On the flip side, consumers are looking to businesses and NGOs to act as competent and effective drivers of positive change. “Local” has been a virtue/quality signifier in food and beverage for decades. We see a similar correlation between familiarity and trust in individuals and leaders. While trust in CEOs overall is up slightly, trust in “my CEO” rose three points, to 66 percent. Even higher was trust in “my co-workers,” at 74 percent, only slightly behind scientists at 75 percent. Sixty-one percent of food & beverage workers chose a place to work based on beliefs and values.

Our research show an expectation for businesses to play a broader societal role and for CEOs to personally lead from the front on change. More than eight in ten believe CEOs should be personally visible when discussing public policy with external stakeholders or work their company has done to benefit society. And six in 10 employees expect their company’s CEO to speak publicly about highly topical and sometimes controversial issues they care about—an expectation that has increased significantly since we asked this question three years ago.

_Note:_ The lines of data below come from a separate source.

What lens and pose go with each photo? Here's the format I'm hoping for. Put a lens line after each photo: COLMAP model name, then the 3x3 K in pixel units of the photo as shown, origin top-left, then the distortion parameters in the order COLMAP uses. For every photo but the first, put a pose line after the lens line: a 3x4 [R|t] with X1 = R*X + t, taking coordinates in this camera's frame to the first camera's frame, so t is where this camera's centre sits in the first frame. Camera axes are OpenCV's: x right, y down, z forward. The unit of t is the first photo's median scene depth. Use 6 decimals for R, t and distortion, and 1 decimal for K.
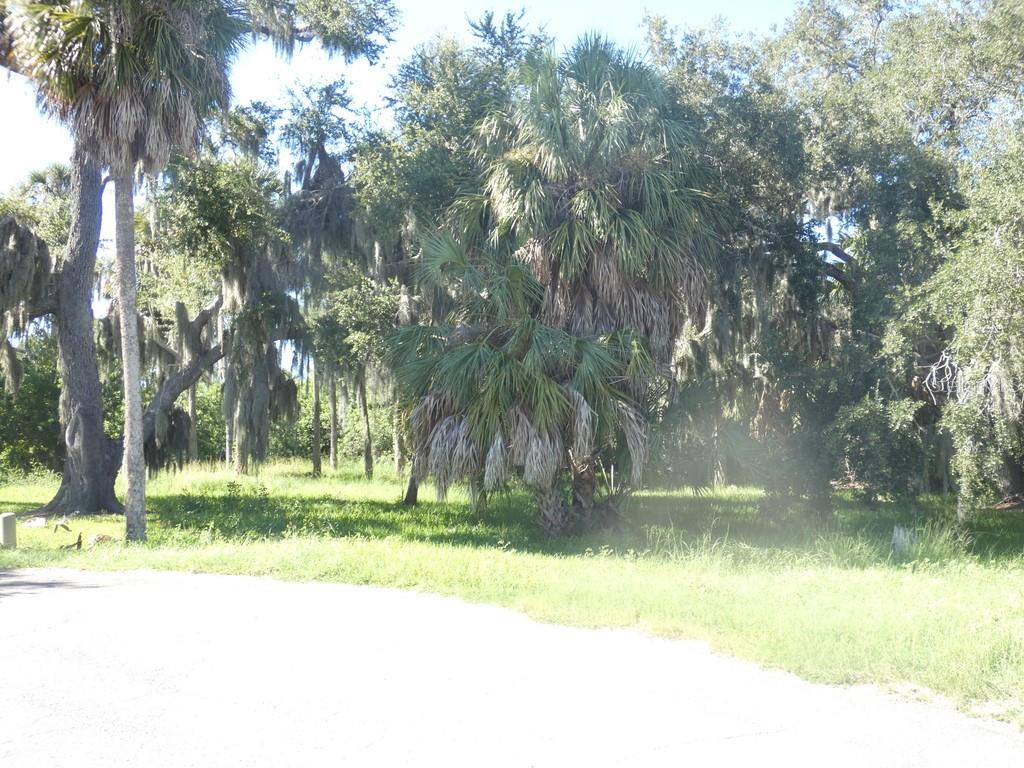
lens RADIAL K [[1027.5, 0, 511.7], [0, 1027.5, 399.3], [0, 0, 1]] dist [-0.053336, -0.002879]
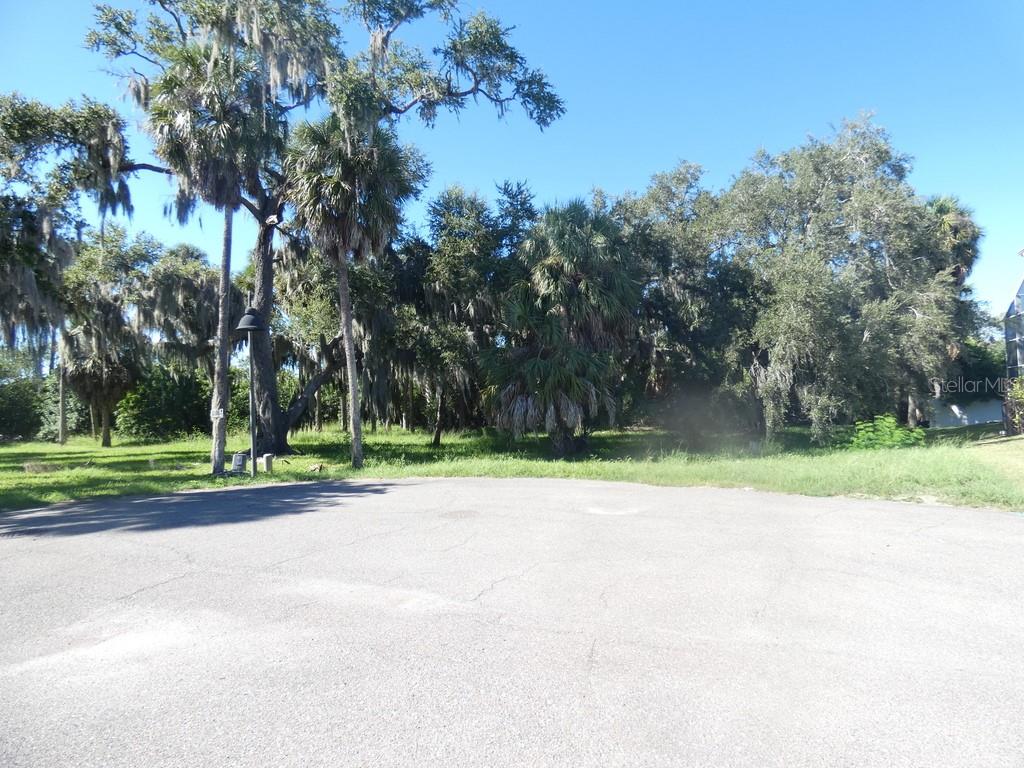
lens RADIAL K [[611.4, 0, 506.2], [0, 611.4, 387.1], [0, 0, 1]] dist [-0.003169, -0.000867]
pose [[0.982121, -0.015392, 0.187620, -0.294980], [0.014734, 0.999879, 0.004902, -0.004576], [-0.187673, -0.002050, 0.982229, -0.135422]]
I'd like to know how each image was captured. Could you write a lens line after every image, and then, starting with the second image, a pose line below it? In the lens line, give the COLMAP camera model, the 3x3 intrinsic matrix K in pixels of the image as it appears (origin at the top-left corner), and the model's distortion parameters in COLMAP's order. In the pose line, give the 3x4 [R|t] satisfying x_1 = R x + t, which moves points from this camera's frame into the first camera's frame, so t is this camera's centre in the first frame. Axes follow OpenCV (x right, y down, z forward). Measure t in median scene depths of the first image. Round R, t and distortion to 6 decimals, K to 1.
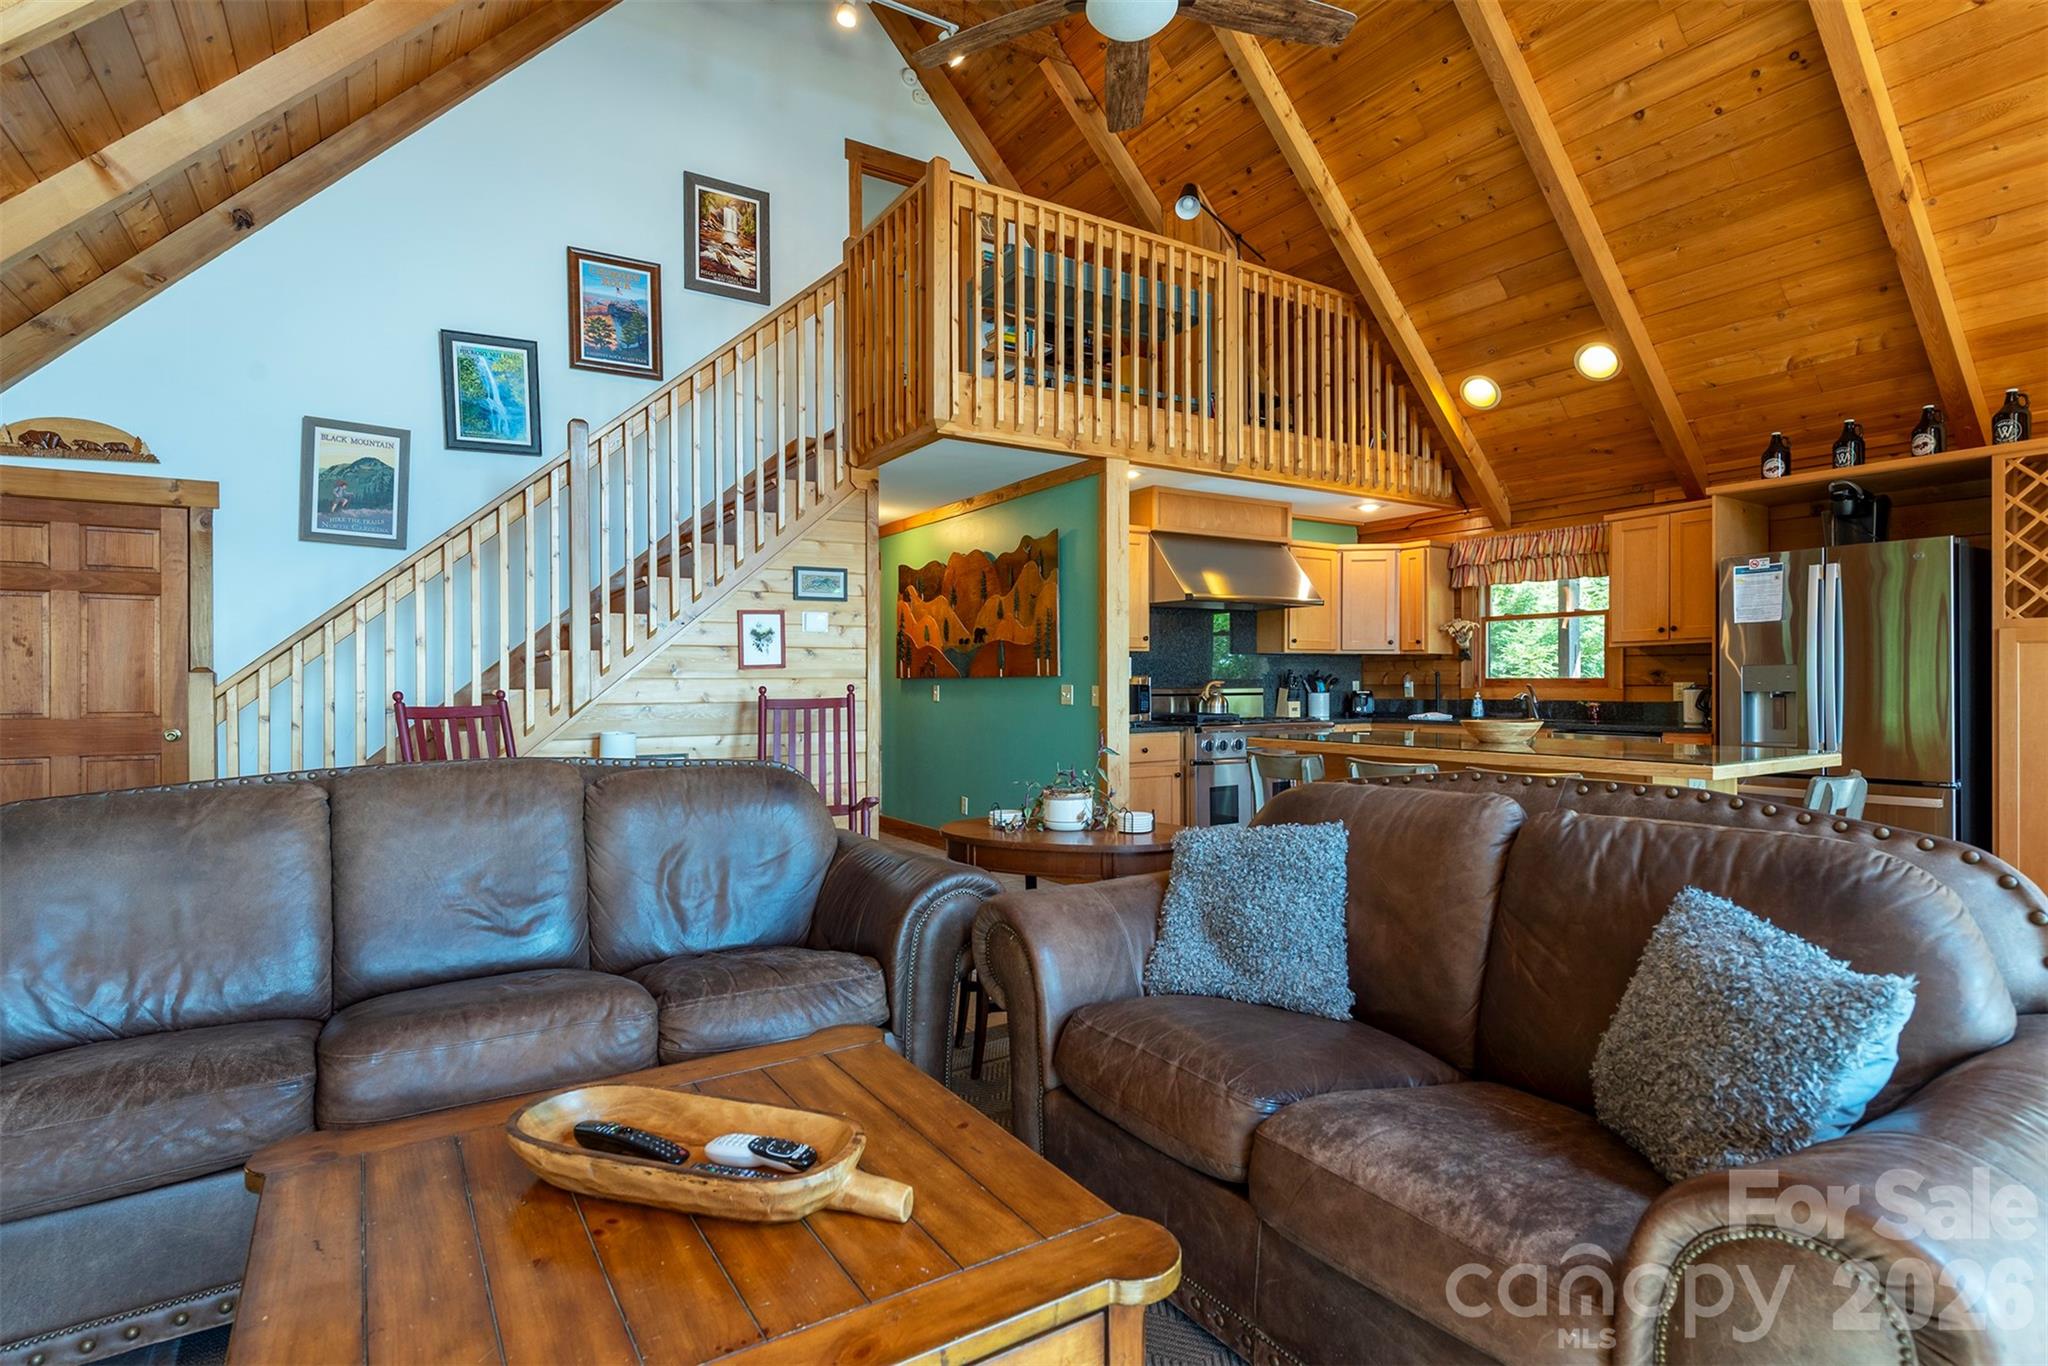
lens RADIAL K [[989.7, 0, 1041.2], [0, 989.7, 683.1], [0, 0, 1]] dist [0.012798, -0.002935]
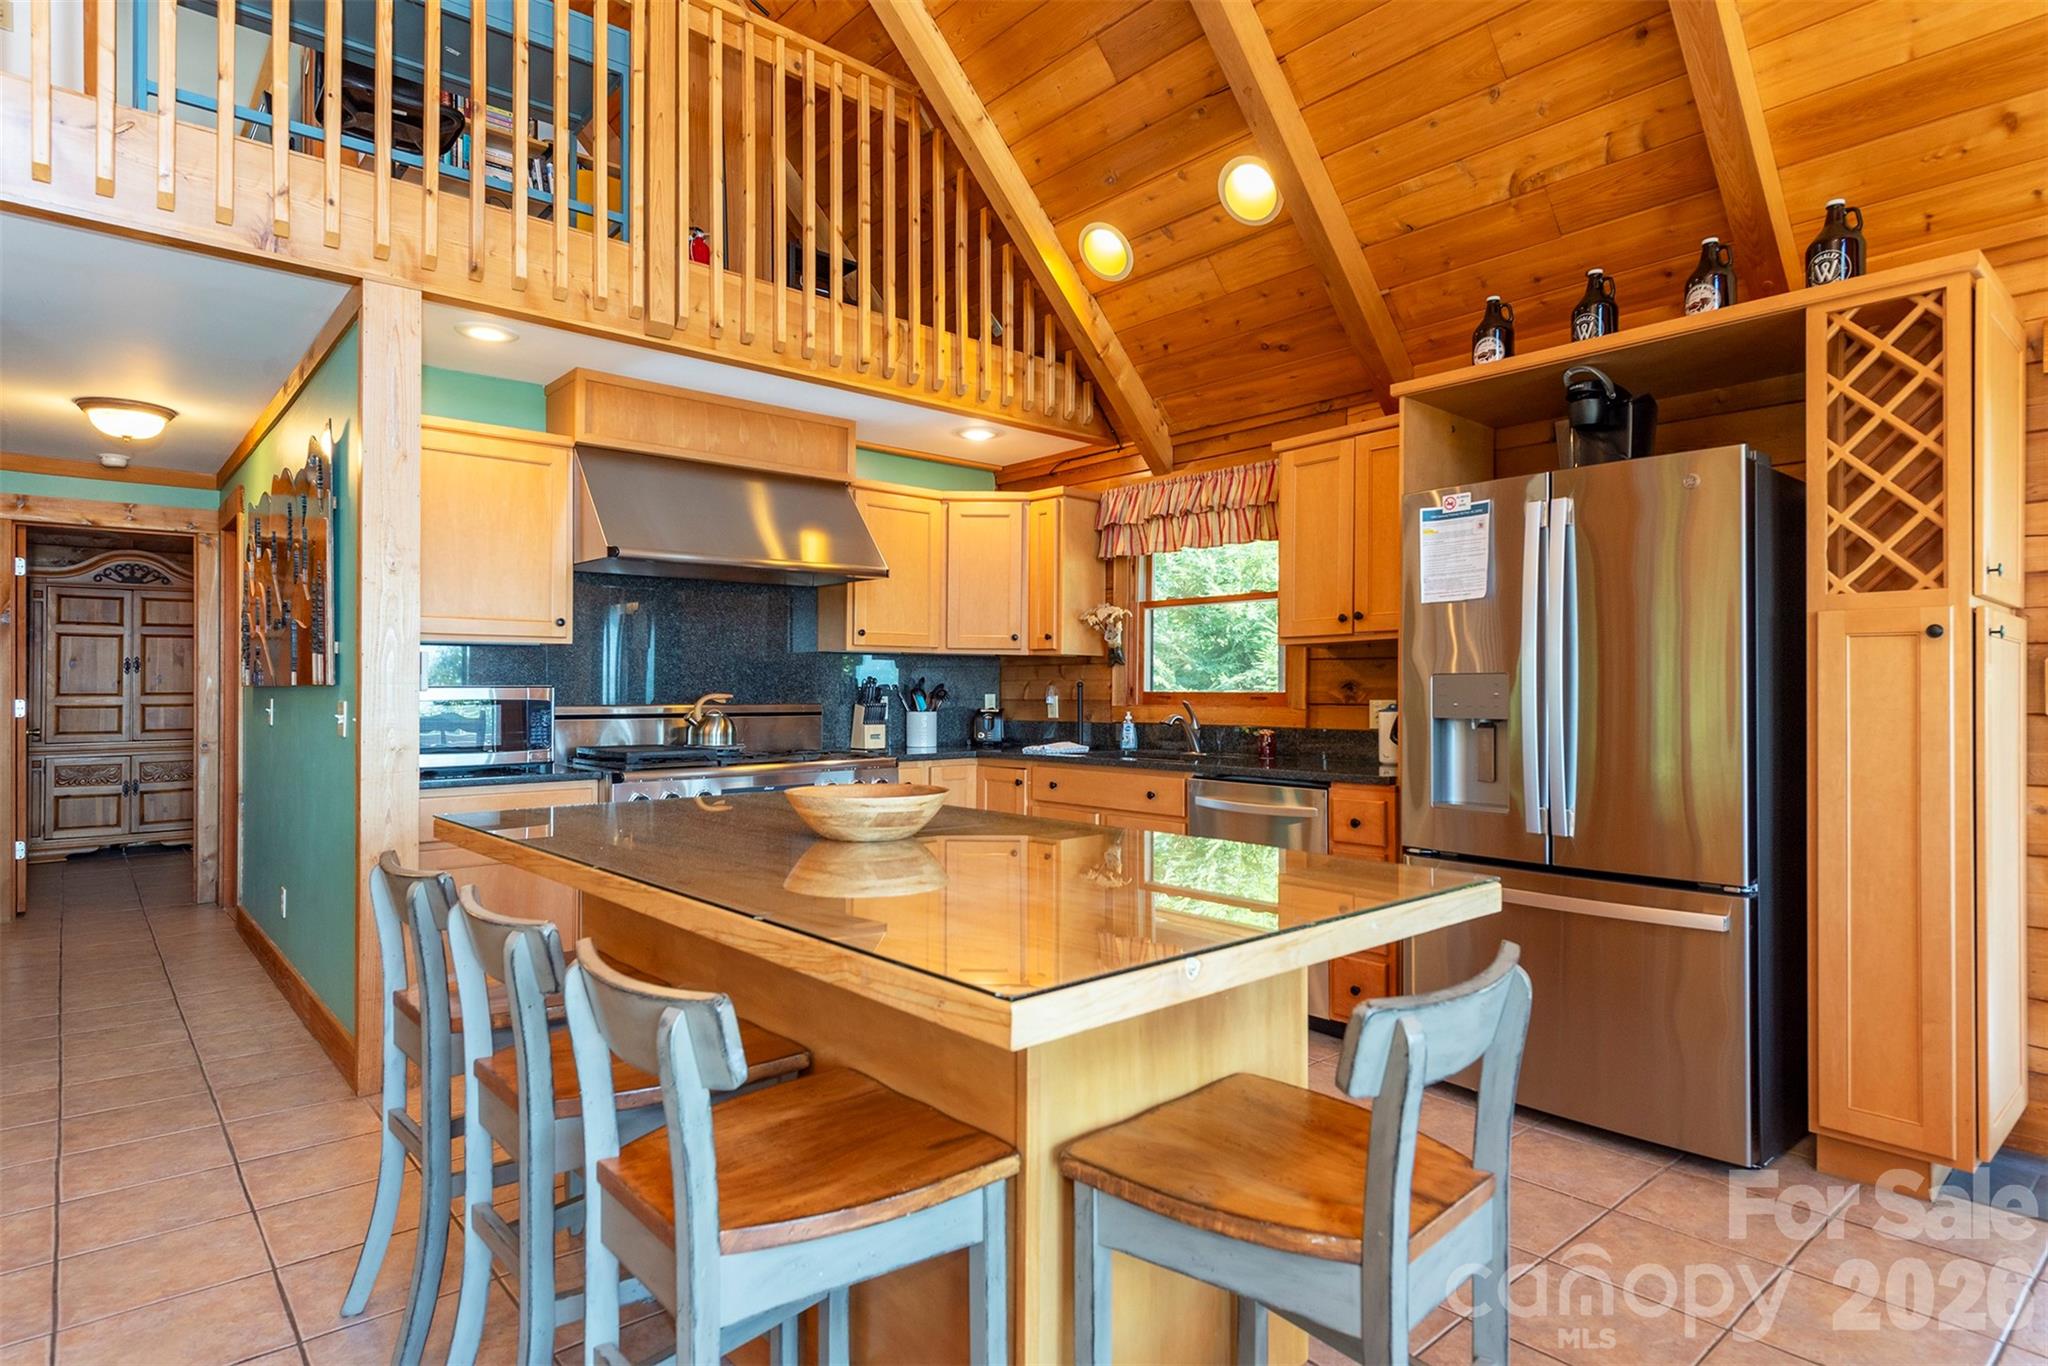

Food makers and their leadership are well-positioned to allay the fears of their employees and consumers in a world they don’t trust. We see dozens of examples, from Fortune 500 companies to startups, making it their business to improve equity, access and the health of people and the planet. As companies and their leaders pursue operational changes to improve sustainability, drive technology innovation to improve nutrition, access and mitigate environmental impact, and move from commitments to real change on the issues that truly matter, we’re confident that trust is within reach.


Heidi Hovland is Global Food & Beverage Chair at Edelman.